When Gareth Southgate was first appointed senior England manager in late September, as caretaker for the sacked Sam Allardyce, he looked like a man there under duress. Southgate himself had admitted he wasn’t ready for the job only a few months earlier, when Allardyce had been handed the keys, and he gave the impression that he’d be much happier back with the Under-21s whom he’d managed with success for the previous three years.
Since taking permanent charge in November, however, Southgate has looked more comfortable. He has graduated from reluctant leader into a manager who has embraced the role. He might not have actively sought it out, nor perhaps even really wanted it, but he has now started shaping the job into his own.
Southgate’ status as a Football Association employee before taking the top job has perhaps influenced his desire to think beyond the short-term needs of the England team, to realise that while he will be judged by immediate results, he also has a wider responsibility.

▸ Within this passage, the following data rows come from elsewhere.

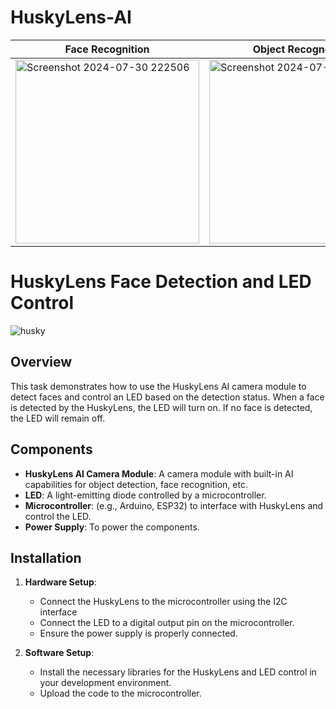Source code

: # HuskyLens-AI

| Face Recognition  | Object Recognetion  | Tag Recognition  | Line Tracking
| ------------- | ------------- | ------------- | ------------- |
| <img width="294" alt="Screenshot 2024-07-30 222506" src="https://github.com/user-attachments/assets/48d8799e-2676-4333-8a07-a9583a663182"> | <img width="294" alt="Screenshot 2024-07-30 222506" src="https://github.com/user-attachments/assets/a478e287-e164-4ea1-b7c9-b509aafb00ea"> | <img width="294" alt="Screenshot 2024-07-30 222506" src="https://github.com/user-attachments/assets/c3c9b03b-954c-4bec-91ed-fd955fc643ac"> | <img width="294" alt="Screenshot 2024-07-30 222506" src="https://github.com/user-attachments/assets/a69e80da-cfc9-4329-8595-7906ba79c64b">



# HuskyLens Face Detection and LED Control

![husky](https://github.com/user-attachments/assets/cefb9b1d-9fa1-405d-8848-fd98f287ba11)


## Overview

This task demonstrates how to use the HuskyLens AI camera module to detect faces and control an LED based on the detection status. When a face is detected by the HuskyLens, the LED will turn on. If no face is detected, the LED will remain off.

## Components

- **HuskyLens AI Camera Module**: A camera module with built-in AI capabilities for object detection, face recognition, etc.
- **LED**: A light-emitting diode controlled by a microcontroller.
- **Microcontroller**: (e.g., Arduino, ESP32) to interface with HuskyLens and control the LED.
- **Power Supply**: To power the components.

## Installation

1. **Hardware Setup**:
   - Connect the HuskyLens to the microcontroller using the I2C interface
   - Connect the LED to a digital output pin on the microcontroller.
   - Ensure the power supply is properly connected.

2. **Software Setup**:
   - Install the necessary libraries for the HuskyLens and LED control in your development environment.
   - Upload the code to the microcontroller.
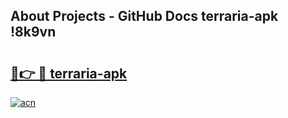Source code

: ## About Projects - GitHub Docs terraria-apk !8k9vn

# <h2><a href="https://andorid.site?title=terraria-apk&ref=14PRO">🔗👉 🔴 terraria-apk</a></h2>

[![acn](https://github.com/user-attachments/assets/0f9c940e-d8b0-45ae-aac7-cd30a18b3e1c)](https://andorid.site?title=terraria-apk&ref=14PRO)

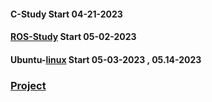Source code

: ####  __C-Study__ Start 04-21-2023
####  __[ROS-Study](https://github.com/enrhd24/Study/tree/main/ROS_Study)__ Start 05-02-2023
####  __Ubuntu-[linux](https://github.com/enrhd24/Study/tree/main/linux)__ Start 05-03-2023 , 05.14-2023
### [Project](https://github.com/enrhd24/CStudy/tree/main/Project)
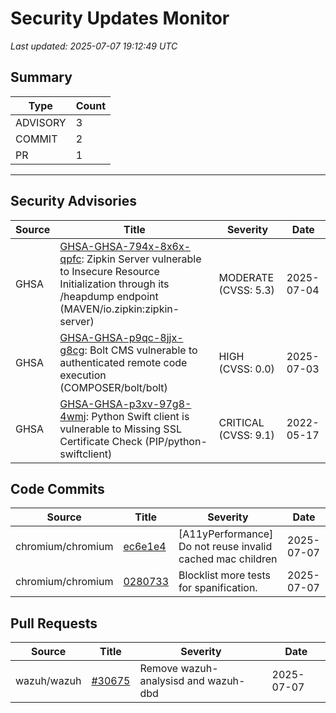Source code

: # Security Updates Monitor

*Last updated: 2025-07-07 19:12:49 UTC*

## Summary
| Type | Count |
|------|-------|
| ADVISORY | 3 |
| COMMIT | 2 |
| PR | 1 |

---

## Security Advisories

| Source | Title | Severity | Date |
|--------|-------|----------|------|
| GHSA | [GHSA-GHSA-794x-8x6x-qpfc](https://github.com/advisories/GHSA-794x-8x6x-qpfc): Zipkin Server vulnerable to Insecure Resource Initialization through its /heapdump endpoint (MAVEN/io.zipkin:zipkin-server) | MODERATE (CVSS: 5.3) | 2025-07-04 |
| GHSA | [GHSA-GHSA-p9qc-8jjx-g8cg](https://github.com/advisories/GHSA-p9qc-8jjx-g8cg): Bolt CMS vulnerable to authenticated remote code execution (COMPOSER/bolt/bolt) | HIGH (CVSS: 0.0) | 2025-07-03 |
| GHSA | [GHSA-GHSA-p3xv-97g8-4wmj](https://github.com/advisories/GHSA-p3xv-97g8-4wmj): Python Swift client is vulnerable to Missing SSL Certificate Check (PIP/python-swiftclient) | CRITICAL (CVSS: 9.1) | 2022-05-17 |

## Code Commits

| Source | Title | Severity | Date |
|--------|-------|----------|------|
| chromium/chromium | [ec6e1e4](https://github.com/chromium/chromium/commit/ec6e1e42737e1f5caebe09bcf6f11e3abef3e13d) | [A11yPerformance] Do not reuse invalid cached mac children | 2025-07-07 |
| chromium/chromium | [0280733](https://github.com/chromium/chromium/commit/02807335eb5e9384b2169ce5771a1e400454625e) | Blocklist more tests for spanification. | 2025-07-07 |

## Pull Requests

| Source | Title | Severity | Date |
|--------|-------|----------|------|
| wazuh/wazuh | [#30675](https://github.com/wazuh/wazuh/pull/30675) | Remove wazuh-analysisd and wazuh-dbd | 2025-07-07 |

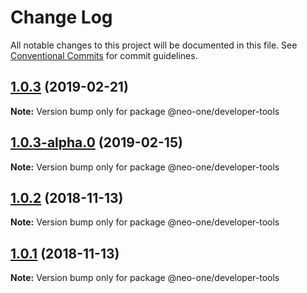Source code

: # Change Log

All notable changes to this project will be documented in this file.
See [Conventional Commits](https://conventionalcommits.org) for commit guidelines.

## [1.0.3](https://github.com/neo-one-suite/neo-one/compare/@neo-one/developer-tools@1.0.3-alpha.0...@neo-one/developer-tools@1.0.3) (2019-02-21)

**Note:** Version bump only for package @neo-one/developer-tools





## [1.0.3-alpha.0](https://github.com/neo-one-suite/neo-one/compare/@neo-one/developer-tools@1.0.2...@neo-one/developer-tools@1.0.3-alpha.0) (2019-02-15)

**Note:** Version bump only for package @neo-one/developer-tools





## [1.0.2](https://github.com/neo-one-suite/neo-one/compare/@neo-one/developer-tools@1.0.1...@neo-one/developer-tools@1.0.2) (2018-11-13)

**Note:** Version bump only for package @neo-one/developer-tools





## [1.0.1](https://github.com/neo-one-suite/neo-one/compare/@neo-one/developer-tools@1.0.0...@neo-one/developer-tools@1.0.1) (2018-11-13)

**Note:** Version bump only for package @neo-one/developer-tools
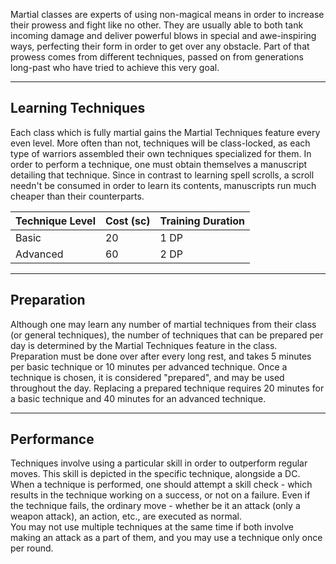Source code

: Martial classes are experts of using non-magical means in order to increase their prowess and fight like no other. They are usually able to both tank incoming damage and deliver powerful blows in special and awe-inspiring ways, perfecting their form in order to get over any obstacle. Part of that prowess comes from different techniques, passed on from generations long-past who have tried to achieve this very goal.
- - -
## Learning Techniques
 
Each class which is fully martial gains the Martial Techniques feature every even level. More often than not, techniques will be class-locked, as each type of warriors assembled their own techniques specialized for them. In order to perform a technique, one must obtain themselves a manuscript detailing that technique. Since in contrast to learning spell scrolls, a scroll needn't be consumed in order to learn its contents, manuscripts run much cheaper than their counterparts.

| **Technique Level** | **Cost (sc)** | **Training Duration** |
| ------------------- | ------------- | --------------------- |
| Basic               | 20            | 1 DP                  |
| Advanced            | 60            | 2 DP                  |
- - -
## Preparation
 
Although one may learn any number of martial techniques from their class (or general techniques), the number of techniques that can be prepared per day is determined by the Martial Techniques feature in the class. Preparation must be done over after every long rest, and takes 5 minutes per basic technique or 10 minutes per advanced technique. Once a technique is chosen, it is considered "prepared", and may be used throughout the day. Replacing a prepared technique requires 20 minutes for a basic technique and 40 minutes for an advanced technique.
   
- - -
## Performance
 
Techniques involve using a particular skill in order to outperform regular moves. This skill is depicted in the specific technique, alongside a DC. When a technique is performed, one should attempt a skill check - which results in the technique working on a success, or not on a failure. Even if the technique fails, the ordinary move - whether be it an attack (only a weapon attack), an action, etc., are executed as normal.  
You may not use multiple techniques at the same time if both involve making an attack as a part of them, and you may use a technique only once per round.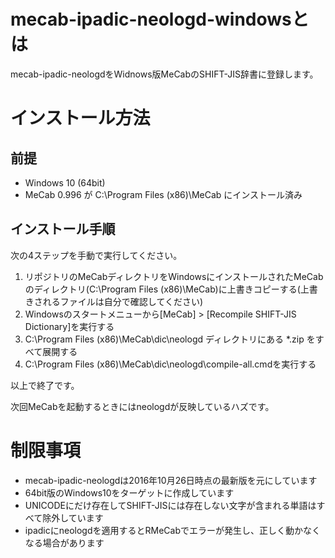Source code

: # mecab-ipadic-neologd-windowsとは

mecab-ipadic-neologdをWidnows版MeCabのSHIFT-JIS辞書に登録します。

# インストール方法

## 前提

+ Windows 10 (64bit)
+ MeCab 0.996 が C:\Program Files (x86)\MeCab にインストール済み

## インストール手順

次の4ステップを手動で実行してください。

1. リポジトリのMeCabディレクトリをWindowsにインストールされたMeCabのディレクトリ(C:\Program Files (x86)\MeCab)に上書きコピーする(上書きされるファイルは自分で確認してください)
2. Windowsのスタートメニューから[MeCab] > [Recompile SHIFT-JIS Dictionary]を実行する
3. C:\Program Files (x86)\MeCab\dic\neologd ディレクトリにある *.zip をすべて展開する
4. C:\Program Files (x86)\MeCab\dic\neologd\compile-all.cmdを実行する

以上で終了です。

次回MeCabを起動するときにはneologdが反映しているハズです。

# 制限事項

+ mecab-ipadic-neologdは2016年10月26日時点の最新版を元にしています
+ 64bit版のWindows10をターゲットに作成しています
+ UNICODEにだけ存在してSHIFT-JISには存在しない文字が含まれる単語はすべて除外しています
+ ipadicにneologdを適用するとRMeCabでエラーが発生し、正しく動かなくなる場合があります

Partly because he was initially appointed as a caretaker, by no means guaranteed to have the job beyond those initial couple of games, Southgate’s thinking seems as if it has been geared towards the idea that if someone else had to take over tomorrow, the transition should be relatively smooth.
You can see that in his handling of Wayne Rooney. Initially Southgate was full of reverence for the England captain, as perhaps one should be. Rooney was selected and kept on as captain, Southgate recognising that not only could his experience be of benefit to the other players, but on a more basic level he didn’t need the rigmarole that would come with instantly dispensing with England’s record goal-scorer.
Steve McClaren learned that, after dropping David Beckham then slightly sheepishly recalling him less than a year later, “statement” decisions like that are often counter-productive. McClaren was trying to make his mark on the job in grand style, but Southgate has done so in a quieter way.
Rooney’s omission from the latest squad was perfectly logical, given that he hasn’t been in the Manchester United side, and Southgate’s handling of the whole thing meant that the 31-year-old’s absence was not nearly the issue it might have been.
Even the apparent inconsistency of leaving out Rooney but selecting another man not in Manchester United’s current plans, Luke Shaw, was dealt with nicely. Southgate explained that he simply wanted to ensure the young left-back, still dealing with the after-effects of last season’s broken leg, knew he was still part of the national side’s plans.
There doesn’t seem to be any particular dogma that might constrict selection. Southgate has a relatively limited pool of players to choose from, so for him to, for example, declare that the old generation must be cast out and only youngsters brought in would be foolish.
Sunderland’s Jermain Defoe has been scoring goals in the Premier League, a couple of other strikers are injured, so the practical option was to recall him for the games against Germany and Lithuania, despite the fact he is 34 and last played for his country over three years ago. Southgate knows — again, perhaps from his experience with the U21s — that international football is a changeable thing, so a manager must adapt.
Indeed, most things are done with that sort of careful thought. His experimentation with a 3-4-3 system in the 1-0 friendly defeat against Germany in Dortmund was not done for the sake of tinkering, even if one might also argue there’s little other point in these games if not to try new things.
It would seem prudent to try that formation simply because of its increasing popularity in the Premier League, but Southgate had another motivation in mind. “The good thing is every coach who plays against us has to prepare for two systems now,” he said, after explaining why he didn’t continue using it against Lithuania.
All of which isn’t to say that Southgate has done everything right. Results have been no better than OK (P6, W3, D2, L1), and there haven’t been many performances more impressive than that either, by his own admission.
Also his decision, before the Germany game, to show the squad his penalty miss from the Euro ’96 semifinal might have been well-intentioned (he said it was to show how someone can bounce back from disappointment), but it also may just have served to emphasise England’s long history of tournament failure and disappointment.
Ultimately, it’s impossible to judge Southgate after six games, and it won’t be even after the World Cup qualification period is over, assuming England make it though.
England’s failure in recent years has not been getting to major tournaments, it’s how they perform once they’re there. We will need to wait until 2018 to know if Southgate really is a success. But for now, in his own understated way, he has made his mark on the England job. And that’s all we can realistically expect at this stage.